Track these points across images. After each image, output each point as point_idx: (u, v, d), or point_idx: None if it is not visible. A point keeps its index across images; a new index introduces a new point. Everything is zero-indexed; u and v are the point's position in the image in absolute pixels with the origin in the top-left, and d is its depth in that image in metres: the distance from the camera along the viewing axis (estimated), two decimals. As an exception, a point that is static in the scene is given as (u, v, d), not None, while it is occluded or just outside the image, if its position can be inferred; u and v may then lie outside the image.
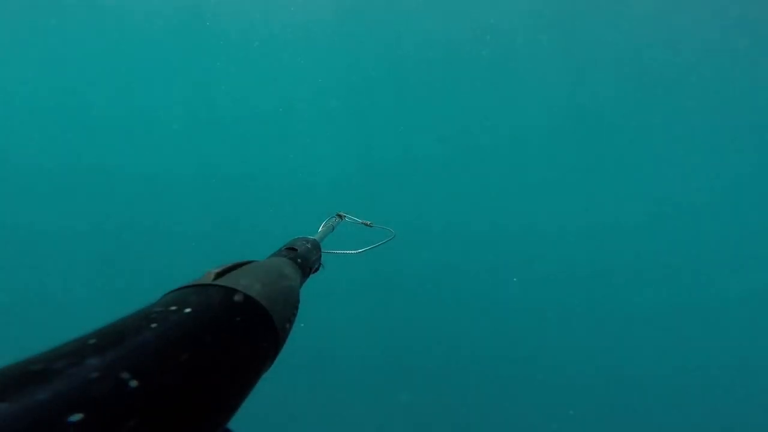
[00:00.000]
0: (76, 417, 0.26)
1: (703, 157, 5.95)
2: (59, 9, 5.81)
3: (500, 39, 6.01)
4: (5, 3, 5.77)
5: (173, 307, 0.42)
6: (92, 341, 0.33)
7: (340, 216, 1.56)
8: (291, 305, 0.62)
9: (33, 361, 0.30)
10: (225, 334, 0.43)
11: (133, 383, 0.30)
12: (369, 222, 1.76)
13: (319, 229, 1.35)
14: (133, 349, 0.34)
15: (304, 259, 0.87)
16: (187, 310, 0.42)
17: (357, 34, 6.11)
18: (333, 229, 1.41)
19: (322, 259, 1.15)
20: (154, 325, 0.38)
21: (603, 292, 5.99)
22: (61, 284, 5.90)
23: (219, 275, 0.53)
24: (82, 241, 5.89)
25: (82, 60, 6.03)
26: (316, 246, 1.01)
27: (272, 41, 6.15)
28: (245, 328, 0.47)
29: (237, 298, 0.49)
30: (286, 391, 4.91)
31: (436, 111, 6.23)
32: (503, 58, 6.13)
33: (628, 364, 5.67)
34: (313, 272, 0.96)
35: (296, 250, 0.88)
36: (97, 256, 5.94)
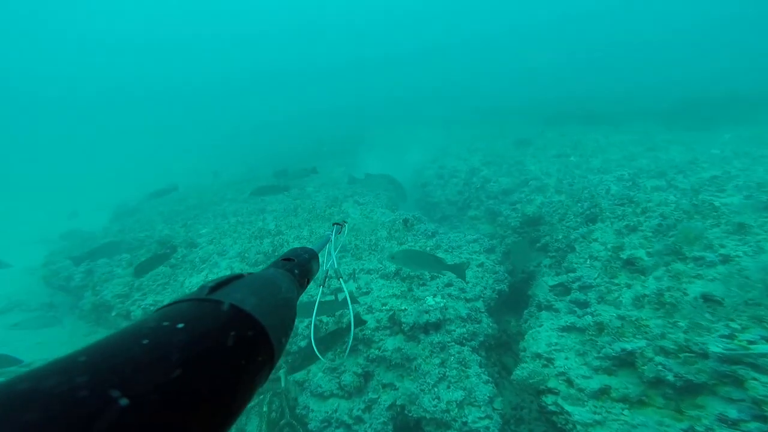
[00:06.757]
0: None
1: None
2: None
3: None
4: None
5: (166, 323, 0.41)
6: (82, 359, 0.32)
7: (338, 224, 1.61)
8: (287, 317, 0.61)
9: (20, 380, 0.29)
10: (219, 348, 0.42)
11: (123, 401, 0.29)
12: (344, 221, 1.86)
13: (317, 240, 1.36)
14: (123, 366, 0.33)
15: (301, 270, 0.87)
16: (180, 325, 0.41)
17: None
18: (329, 239, 1.45)
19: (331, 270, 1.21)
20: (145, 341, 0.37)
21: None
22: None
23: (213, 289, 0.53)
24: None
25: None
26: (314, 256, 1.01)
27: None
28: (240, 343, 0.46)
29: (231, 312, 0.49)
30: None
31: None
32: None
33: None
34: (308, 283, 0.95)
35: (293, 260, 0.88)
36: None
**********
What is needed is an exact repetition of every entry, without the pictures.

Track these points across images. After each image, output each point as point_idx: (u, v, d), or point_idx: None if it is not visible. A point keeps its index across images; a new index introduces a new point. Everything is zero-indexed; u and v are the point's position in the image in absolute pixels with the origin in the top-left, and d is its depth in that image in metres: the distance from the camera along the viewing axis (estimated), two decimals. As an exception, a point that is static in the scene is given as (u, v, d), not None, while it is occluded or just outside the image, if its position can be inferred; u and v may then lie outside the image.
[00:00.000]
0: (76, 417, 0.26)
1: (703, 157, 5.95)
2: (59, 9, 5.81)
3: (500, 39, 6.01)
4: (5, 3, 5.77)
5: (173, 307, 0.42)
6: (92, 341, 0.33)
7: (340, 216, 1.56)
8: (291, 305, 0.62)
9: (33, 361, 0.30)
10: (225, 334, 0.43)
11: (133, 383, 0.30)
12: (369, 222, 1.76)
13: (319, 229, 1.35)
14: (133, 349, 0.34)
15: (304, 259, 0.87)
16: (187, 310, 0.42)
17: (357, 34, 6.11)
18: (333, 229, 1.41)
19: (322, 259, 1.15)
20: (154, 325, 0.38)
21: (603, 292, 5.99)
22: (61, 284, 5.90)
23: (219, 275, 0.53)
24: (82, 241, 5.89)
25: (82, 60, 6.03)
26: (316, 246, 1.01)
27: (272, 41, 6.15)
28: (245, 328, 0.47)
29: (237, 298, 0.49)
30: (286, 391, 4.91)
31: (436, 111, 6.23)
32: (503, 58, 6.13)
33: (628, 364, 5.67)
34: (313, 272, 0.96)
35: (296, 250, 0.88)
36: (97, 256, 5.94)
[00:06.757]
0: None
1: None
2: None
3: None
4: None
5: (166, 323, 0.41)
6: (82, 359, 0.32)
7: (338, 224, 1.61)
8: (287, 317, 0.61)
9: (20, 380, 0.29)
10: (219, 348, 0.42)
11: (123, 401, 0.29)
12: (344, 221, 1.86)
13: (317, 240, 1.36)
14: (123, 366, 0.33)
15: (301, 270, 0.87)
16: (180, 325, 0.41)
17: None
18: (329, 239, 1.45)
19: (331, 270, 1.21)
20: (145, 341, 0.37)
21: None
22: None
23: (213, 289, 0.53)
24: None
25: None
26: (314, 256, 1.01)
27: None
28: (240, 343, 0.46)
29: (231, 312, 0.49)
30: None
31: None
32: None
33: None
34: (308, 283, 0.95)
35: (293, 260, 0.88)
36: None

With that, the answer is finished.